Daily Times (Primos, PA)

Trial is finally set to begin in 2015 slaying in Chester

- By Alex Rose arose@21st-centurymed­ia.com @arosedelco on Twitter

Vincent Clark, 27, of Clover Lane, is facing first- and third-degree murder, criminal homicide and weapons charges for the May 31 shooting outside Michael Collier’s home at Third and Engle streets.

A jury has been selected to try the case of a Chester man accused in the 2015 shooting death of 33-year-old Michael Collier.

Vincent Clark, 27, of Clover Lane, is facing first- and third-degree murder, criminal homicide and weapons charges for the May 31 shooting outside Collier’s home at Third and Engle streets.

Collier’s family told police he was returning home that night and asked them to open the door because he did not have a key on him, according to an affidavit of probable cause. When he pulled up outside the residence in a 2006 Chevrolet Monte Carlo, a man witnesses described as wearing a bucket hat and tan cargo shorts ran out of a nearby alley and fired several shots at Collier. He was pronounced dead at the scene.

Four witnesses gave accounts of seeing a man known as “Vince” either nearby, carrying out the shooting or fleeing, according to police. One allegedly saw “Vince” with a handgun tucked into his waistband a few weeks prior and another said “Vince” had been hanging out in an alley near the scene for two days prior.

A fifth witness told police in March that he had been riding with Clark when the defendant told him, “I killed Sheets,” Collier’s street name. When asked why, Clark allegedly answered, “Because he killed Eshon.”

Eshon Rahmir Mills, 19, of Peoples Street, was found shot dead shot on the 1100 block of Pine Lane May 10, 2015. Chester police confirmed Collier was “a probable suspect” in Mills’ murder.

Clark was arrested two years to the day after Collier’s death and remains in custody at the county prison in Concord. The trial is scheduled to start Tuesday morning before Delaware County Common Pleas Court Judge James Bradley.

Defense attorney William Wismer also made several motions Friday to allow evidence he could use to attempt to impeach the credibilit­y of commonweal­th witnesses.

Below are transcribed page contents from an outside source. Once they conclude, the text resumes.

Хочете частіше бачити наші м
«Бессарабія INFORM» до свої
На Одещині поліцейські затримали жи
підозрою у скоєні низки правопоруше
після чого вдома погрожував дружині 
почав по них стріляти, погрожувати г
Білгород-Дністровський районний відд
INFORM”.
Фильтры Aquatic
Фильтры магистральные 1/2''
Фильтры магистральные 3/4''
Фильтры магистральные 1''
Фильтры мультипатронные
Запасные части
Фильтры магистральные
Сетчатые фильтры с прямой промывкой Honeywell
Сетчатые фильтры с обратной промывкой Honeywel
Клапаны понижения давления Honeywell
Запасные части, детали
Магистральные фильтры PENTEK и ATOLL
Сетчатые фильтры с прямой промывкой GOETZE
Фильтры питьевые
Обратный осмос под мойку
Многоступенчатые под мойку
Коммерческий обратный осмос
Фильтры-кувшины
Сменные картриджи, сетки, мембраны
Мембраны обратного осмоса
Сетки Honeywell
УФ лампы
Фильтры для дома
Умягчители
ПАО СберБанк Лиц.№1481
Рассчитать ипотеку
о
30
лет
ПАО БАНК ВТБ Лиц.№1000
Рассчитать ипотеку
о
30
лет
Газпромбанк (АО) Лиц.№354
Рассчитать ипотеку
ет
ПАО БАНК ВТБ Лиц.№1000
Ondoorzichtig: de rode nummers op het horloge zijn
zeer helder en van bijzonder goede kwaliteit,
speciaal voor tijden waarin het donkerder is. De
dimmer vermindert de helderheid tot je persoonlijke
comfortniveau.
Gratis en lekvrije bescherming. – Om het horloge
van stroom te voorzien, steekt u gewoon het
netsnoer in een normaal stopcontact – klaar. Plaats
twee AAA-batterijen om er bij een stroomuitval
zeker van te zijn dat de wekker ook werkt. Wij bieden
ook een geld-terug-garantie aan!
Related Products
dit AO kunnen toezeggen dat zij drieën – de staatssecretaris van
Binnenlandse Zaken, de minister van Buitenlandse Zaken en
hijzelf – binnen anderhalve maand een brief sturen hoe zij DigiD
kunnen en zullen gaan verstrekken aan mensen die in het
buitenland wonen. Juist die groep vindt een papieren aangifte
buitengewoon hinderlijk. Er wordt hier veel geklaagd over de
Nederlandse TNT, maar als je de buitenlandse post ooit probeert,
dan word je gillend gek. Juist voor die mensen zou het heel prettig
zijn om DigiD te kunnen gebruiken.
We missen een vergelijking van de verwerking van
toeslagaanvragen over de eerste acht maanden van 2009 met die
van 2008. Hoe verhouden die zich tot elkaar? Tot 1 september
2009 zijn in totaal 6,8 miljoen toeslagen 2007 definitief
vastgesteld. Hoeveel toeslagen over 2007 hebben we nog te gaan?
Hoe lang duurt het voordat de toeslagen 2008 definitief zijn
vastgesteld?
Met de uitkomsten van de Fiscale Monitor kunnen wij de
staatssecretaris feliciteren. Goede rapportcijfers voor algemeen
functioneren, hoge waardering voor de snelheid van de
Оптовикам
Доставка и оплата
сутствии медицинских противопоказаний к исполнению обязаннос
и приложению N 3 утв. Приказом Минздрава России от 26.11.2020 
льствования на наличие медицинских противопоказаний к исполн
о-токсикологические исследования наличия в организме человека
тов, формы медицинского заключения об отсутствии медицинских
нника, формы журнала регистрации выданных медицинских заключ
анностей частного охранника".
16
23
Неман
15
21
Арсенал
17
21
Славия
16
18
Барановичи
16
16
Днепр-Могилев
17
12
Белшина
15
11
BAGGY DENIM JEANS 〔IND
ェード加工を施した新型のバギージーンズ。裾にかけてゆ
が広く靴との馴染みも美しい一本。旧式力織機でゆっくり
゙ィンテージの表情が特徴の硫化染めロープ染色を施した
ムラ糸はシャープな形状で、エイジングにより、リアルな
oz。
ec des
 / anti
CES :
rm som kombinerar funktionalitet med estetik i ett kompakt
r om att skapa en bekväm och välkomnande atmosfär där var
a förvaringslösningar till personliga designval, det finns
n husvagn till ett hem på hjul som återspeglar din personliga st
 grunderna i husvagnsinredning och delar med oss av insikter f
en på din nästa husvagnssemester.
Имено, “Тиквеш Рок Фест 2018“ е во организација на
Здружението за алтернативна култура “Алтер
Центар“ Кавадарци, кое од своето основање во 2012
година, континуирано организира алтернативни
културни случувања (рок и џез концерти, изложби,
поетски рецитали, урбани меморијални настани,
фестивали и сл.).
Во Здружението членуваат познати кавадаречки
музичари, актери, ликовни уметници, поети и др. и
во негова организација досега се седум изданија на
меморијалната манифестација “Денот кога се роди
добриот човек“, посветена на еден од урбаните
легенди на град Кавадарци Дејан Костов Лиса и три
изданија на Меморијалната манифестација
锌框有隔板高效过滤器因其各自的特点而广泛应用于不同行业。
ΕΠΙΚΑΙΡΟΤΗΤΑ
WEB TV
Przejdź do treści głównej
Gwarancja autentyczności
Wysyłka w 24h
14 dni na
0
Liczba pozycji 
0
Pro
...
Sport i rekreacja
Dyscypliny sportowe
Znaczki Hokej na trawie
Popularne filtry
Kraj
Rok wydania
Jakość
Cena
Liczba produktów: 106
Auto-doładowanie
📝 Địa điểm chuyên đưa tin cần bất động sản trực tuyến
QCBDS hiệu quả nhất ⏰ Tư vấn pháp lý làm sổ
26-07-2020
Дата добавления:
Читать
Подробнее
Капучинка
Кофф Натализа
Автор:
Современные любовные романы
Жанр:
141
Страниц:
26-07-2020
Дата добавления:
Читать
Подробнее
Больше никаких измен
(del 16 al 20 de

Assistant District Attorney Michelle Thurstlic-O’Neill had no objection to Wismer bringing up a past robbery conviction for one witness and a detainer lodged against another. Bradley denied Wismer’s motion to introduce three conviction­s for one witness that occurred in the 1990s, however, finding they are “stale.”

Bradley said he would consider a fourth motion to introduce evidence that one witness accepted contraband from a visitor while in prison and hid it in his mouth. Wismer said the drugs alone do not constitute a crime of falsehood, but hiding them from prison guards does. Thurstlic-O’Neill argued that any crime that occurs in the prison system would, by necessity, include an attempt at concealmen­t from authoritie­s. Bradley indicated he would give his answer on that issue before the start of trial Tuesday.